Since CERN is so international, how do you choose how you release data and publish research? Is open access a more acute concern because of national boundaries? What about funding sources? Are there countries that demand open access as a precondition for money? Has that influenced scientists from different locales?
The way to release data is in a worldwide common framework: on a web platform, with a lot of files to create the best documentation possible.
This last step is in fact the most difficult one, so, we run local trainings as well, with different audiences in order to get feedback and repair the holes and make the web and user interfaces better every day.
The fact that CERN is a multinational organisation with so many funding governments and institutions consolidate the openness of the research and the resources products of those. Many legal aspects are taking into account and I am do not know all the details, but the spirit is to share and be as useful as possible.
CERN is in such an individual position in terms of the science it does, so what kind of innovative measures are you taking to publicize this science? How are you highlighting the work that scientists and communities are doing with the published data?
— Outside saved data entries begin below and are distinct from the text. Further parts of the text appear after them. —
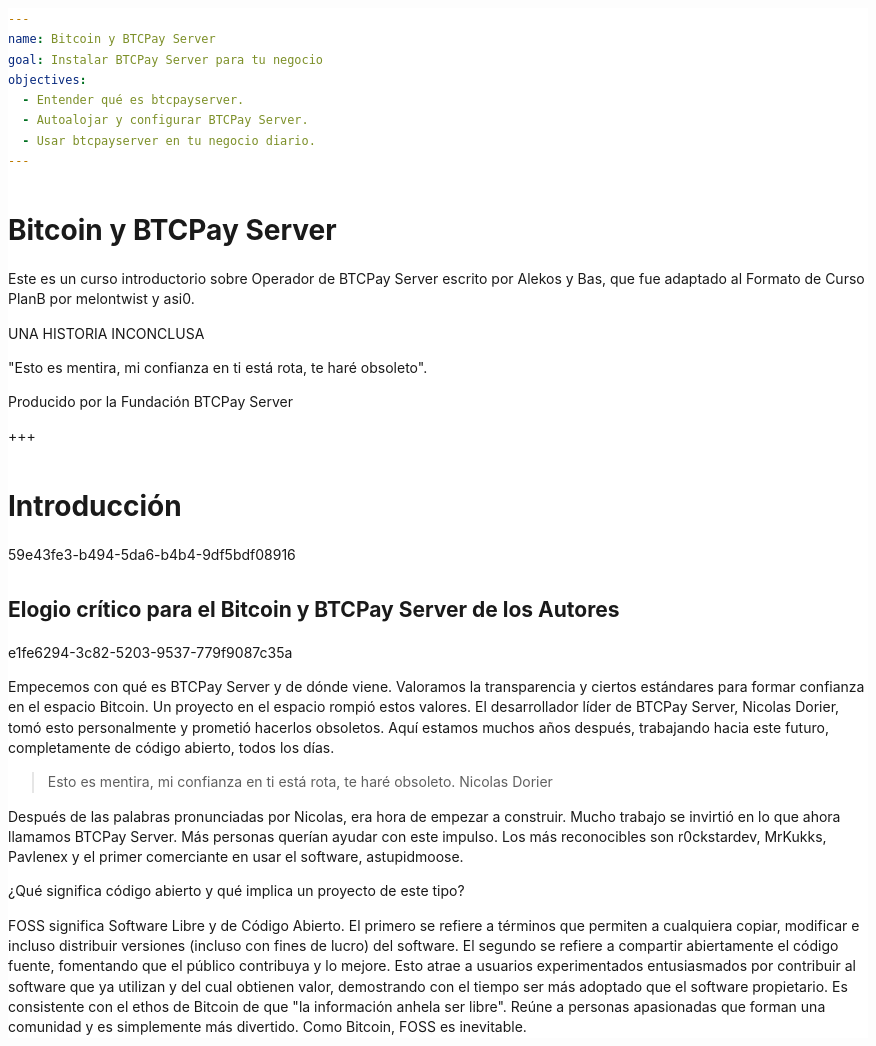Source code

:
 ```yaml
---
name: Bitcoin y BTCPay Server
goal: Instalar BTCPay Server para tu negocio
objectives:
  - Entender qué es btcpayserver.
  - Autoalojar y configurar BTCPay Server.
  - Usar btcpayserver en tu negocio diario.
---
```


# Bitcoin y BTCPay Server

Este es un curso introductorio sobre Operador de BTCPay Server escrito por Alekos y Bas, que fue adaptado al Formato de Curso PlanB por melontwist y asi0.

UNA HISTORIA INCONCLUSA

"Esto es mentira, mi confianza en ti está rota, te haré obsoleto".

Producido por la Fundación BTCPay Server

+++

# Introducción

<partId>59e43fe3-b494-5da6-b4b4-9df5bdf08916</partId>

## Elogio crítico para el Bitcoin y BTCPay Server de los Autores

<chapterId>e1fe6294-3c82-5203-9537-779f9087c35a</chapterId>

Empecemos con qué es BTCPay Server y de dónde viene. Valoramos la transparencia y ciertos estándares para formar confianza en el espacio Bitcoin.
Un proyecto en el espacio rompió estos valores. El desarrollador líder de BTCPay Server, Nicolas Dorier, tomó esto personalmente y prometió hacerlos obsoletos. Aquí estamos muchos años después, trabajando hacia este futuro, completamente de código abierto, todos los días.

> Esto es mentira, mi confianza en ti está rota, te haré obsoleto.
> Nicolas Dorier

Después de las palabras pronunciadas por Nicolas, era hora de empezar a construir. Mucho trabajo se invirtió en lo que ahora llamamos BTCPay Server. Más personas querían ayudar con este impulso. Los más reconocibles son r0ckstardev, MrKukks, Pavlenex y el primer comerciante en usar el software, astupidmoose.

¿Qué significa código abierto y qué implica un proyecto de este tipo?

FOSS significa Software Libre y de Código Abierto. El primero se refiere a términos que permiten a cualquiera copiar, modificar e incluso distribuir versiones (incluso con fines de lucro) del software. El segundo se refiere a compartir abiertamente el código fuente, fomentando que el público contribuya y lo mejore.
Esto atrae a usuarios experimentados entusiasmados por contribuir al software que ya utilizan y del cual obtienen valor, demostrando con el tiempo ser más adoptado que el software propietario. Es consistente con el ethos de Bitcoin de que "la información anhela ser libre". Reúne a personas apasionadas que forman una comunidad y es simplemente más divertido. Como Bitcoin, FOSS es inevitable.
We have been working very hard in the communication side by using every possible media out there to communicate results, activities, tutorials, and even how physicists spend their time. This is done by the CERN community and included in each of the experiments now. Our presence in social media is strong (at least for a scientific community!) and more and more people are aware of what we do and why it is important. Students around the world come to visit CERN and the experiments, and some others visit the place virtually. In the case of the data, the challenge right now is to use the power of the media and the web in order to explain how to use it. Developing easy but still powerful user Interfaces is the key! With a lot of energy and ideas we are trying to reach more people every day, even with the limited resources that we have.
I am reaching the end with the beginning of this story – the ATLAS Open Data platform. In the outreach group we are learning and developing tools and protocols that help us disseminate the data publicly, trying to prove to ourselves and the members of the experiment that there is interest to use those datasets and resources by the international community.
Our aim is getting more data out there! We want to make that data and tools available for the world to see.